George Vladimir Bobrinskoy | |
Native Name: | Георгий Владимир Бобринской |
Birth Name: | Count Grigori Wladimirovich Bobrinsky |
Birth Place: | Tula, Russian Empire |
Death Place: | Hyde Park, Illinois, United States |
Native Name Lang: | ru |
Alma Mater: | Yale University |
Occupation: | Professor |
Children: | 2 |
George Vladimir Bobrinskoy was a Russian-born American sanskritist. He was professor emeritus in the departments of linguistics, Slavic languages and South Asian literature and civilization at the University of Chicago.
George V. Bobrinskoy was born in Tula, Russia as Count Grigory Vladimirovich Bobrinskiy. He was a "left-hand" descendant of the Russian empress Catherine the Great.[1] After the Russian Revolution he left his country at the end of the Civil war, fighting in the ranks of the Preobrajensky Guards regiment, and thereafter immigrated to the United States in 1923.[2]
Then at Yale University he was a graduate student of Franklin Edgerton.[3] Bobrinskoy left Yale University in 1927 to join the “Department of Comparative Philology, General Linguistics, and Indo-IranianPhilology” at University of Chicago as the “Instructor in Sanskrit”. In the academic year 1929-30, he was promoted to Assistant Professor of Sanskrit of the department.[4]
During the Second World War, the University of Chicago was selected as a Center for Russian language and area instruction under the Army Specialized Training Program. After the death of Samuel Northrup Harper the chairman of the Russian department in January 1943, Bobrinskoy his associate was asked to head the Russian-language program.[5]

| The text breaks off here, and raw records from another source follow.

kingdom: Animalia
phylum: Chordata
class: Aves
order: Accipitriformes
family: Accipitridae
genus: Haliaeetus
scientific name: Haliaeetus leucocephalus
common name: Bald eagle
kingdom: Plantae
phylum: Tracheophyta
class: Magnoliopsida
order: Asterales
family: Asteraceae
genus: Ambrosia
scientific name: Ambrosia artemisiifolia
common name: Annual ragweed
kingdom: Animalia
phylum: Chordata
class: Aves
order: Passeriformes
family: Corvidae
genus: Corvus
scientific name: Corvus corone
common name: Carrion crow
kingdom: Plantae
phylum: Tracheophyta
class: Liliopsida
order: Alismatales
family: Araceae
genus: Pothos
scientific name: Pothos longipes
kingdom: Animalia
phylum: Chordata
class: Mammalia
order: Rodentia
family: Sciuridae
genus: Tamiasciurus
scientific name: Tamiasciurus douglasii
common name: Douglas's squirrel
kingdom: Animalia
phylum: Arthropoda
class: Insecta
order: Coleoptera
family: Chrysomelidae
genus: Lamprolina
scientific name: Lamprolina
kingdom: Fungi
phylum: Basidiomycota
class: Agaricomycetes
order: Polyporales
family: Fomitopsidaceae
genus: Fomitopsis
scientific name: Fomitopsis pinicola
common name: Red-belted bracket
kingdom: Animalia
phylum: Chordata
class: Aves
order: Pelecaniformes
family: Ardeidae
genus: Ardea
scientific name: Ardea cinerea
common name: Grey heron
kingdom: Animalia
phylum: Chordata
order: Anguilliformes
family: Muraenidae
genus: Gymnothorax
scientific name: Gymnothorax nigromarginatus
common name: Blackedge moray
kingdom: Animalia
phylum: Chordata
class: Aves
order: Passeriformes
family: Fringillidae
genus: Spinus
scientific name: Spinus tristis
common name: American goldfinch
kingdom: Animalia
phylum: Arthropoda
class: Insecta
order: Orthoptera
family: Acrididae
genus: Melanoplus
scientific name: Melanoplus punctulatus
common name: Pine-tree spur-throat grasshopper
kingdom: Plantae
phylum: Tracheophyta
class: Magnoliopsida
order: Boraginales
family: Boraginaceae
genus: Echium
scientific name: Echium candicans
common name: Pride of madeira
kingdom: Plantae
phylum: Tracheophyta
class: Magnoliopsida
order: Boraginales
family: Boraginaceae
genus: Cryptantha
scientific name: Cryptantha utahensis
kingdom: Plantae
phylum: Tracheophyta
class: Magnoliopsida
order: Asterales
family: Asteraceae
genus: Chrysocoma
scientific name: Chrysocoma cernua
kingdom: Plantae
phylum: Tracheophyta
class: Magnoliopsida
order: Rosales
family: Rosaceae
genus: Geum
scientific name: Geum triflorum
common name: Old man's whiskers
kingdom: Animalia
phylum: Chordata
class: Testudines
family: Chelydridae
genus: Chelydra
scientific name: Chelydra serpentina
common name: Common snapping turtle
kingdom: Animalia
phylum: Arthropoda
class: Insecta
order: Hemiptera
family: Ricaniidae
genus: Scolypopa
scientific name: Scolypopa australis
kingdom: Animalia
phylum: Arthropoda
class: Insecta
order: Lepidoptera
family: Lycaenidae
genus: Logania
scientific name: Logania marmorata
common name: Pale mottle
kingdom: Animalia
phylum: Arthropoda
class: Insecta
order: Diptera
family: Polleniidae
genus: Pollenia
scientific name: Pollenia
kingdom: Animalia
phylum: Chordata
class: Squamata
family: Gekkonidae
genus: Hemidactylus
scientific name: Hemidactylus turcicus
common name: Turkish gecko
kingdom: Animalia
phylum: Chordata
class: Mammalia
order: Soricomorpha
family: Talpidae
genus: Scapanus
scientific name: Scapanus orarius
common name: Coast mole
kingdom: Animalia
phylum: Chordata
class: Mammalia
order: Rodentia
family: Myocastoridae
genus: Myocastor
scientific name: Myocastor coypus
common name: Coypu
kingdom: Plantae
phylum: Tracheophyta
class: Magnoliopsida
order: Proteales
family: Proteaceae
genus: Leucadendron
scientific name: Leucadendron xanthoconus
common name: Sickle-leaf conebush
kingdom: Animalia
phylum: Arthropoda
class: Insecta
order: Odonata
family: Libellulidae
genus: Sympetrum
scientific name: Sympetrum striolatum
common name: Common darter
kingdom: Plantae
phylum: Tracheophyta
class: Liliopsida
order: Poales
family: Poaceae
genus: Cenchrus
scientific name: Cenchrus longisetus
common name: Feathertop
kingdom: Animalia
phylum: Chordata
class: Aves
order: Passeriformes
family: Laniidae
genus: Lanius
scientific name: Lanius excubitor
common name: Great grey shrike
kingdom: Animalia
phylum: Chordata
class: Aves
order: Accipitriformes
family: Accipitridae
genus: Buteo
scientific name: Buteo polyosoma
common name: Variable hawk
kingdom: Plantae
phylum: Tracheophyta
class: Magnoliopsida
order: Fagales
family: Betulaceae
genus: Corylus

After the war he was chairman of the department of linguistics from 1951 to 1966 and dean of students in the humanities division from 1954 to 1967.[2]
Bobrinskoy was married to the civic leader Theodora P. Bobrinskoy[6] with a son George V. Bobrinskoy Jr.[7] and a daughter Theodora Bobrinskoy Shepherd. At University of Chicago he was also the tennis champion of the Quadrangle Club until beaten by Ignace Jay Gelb.[8]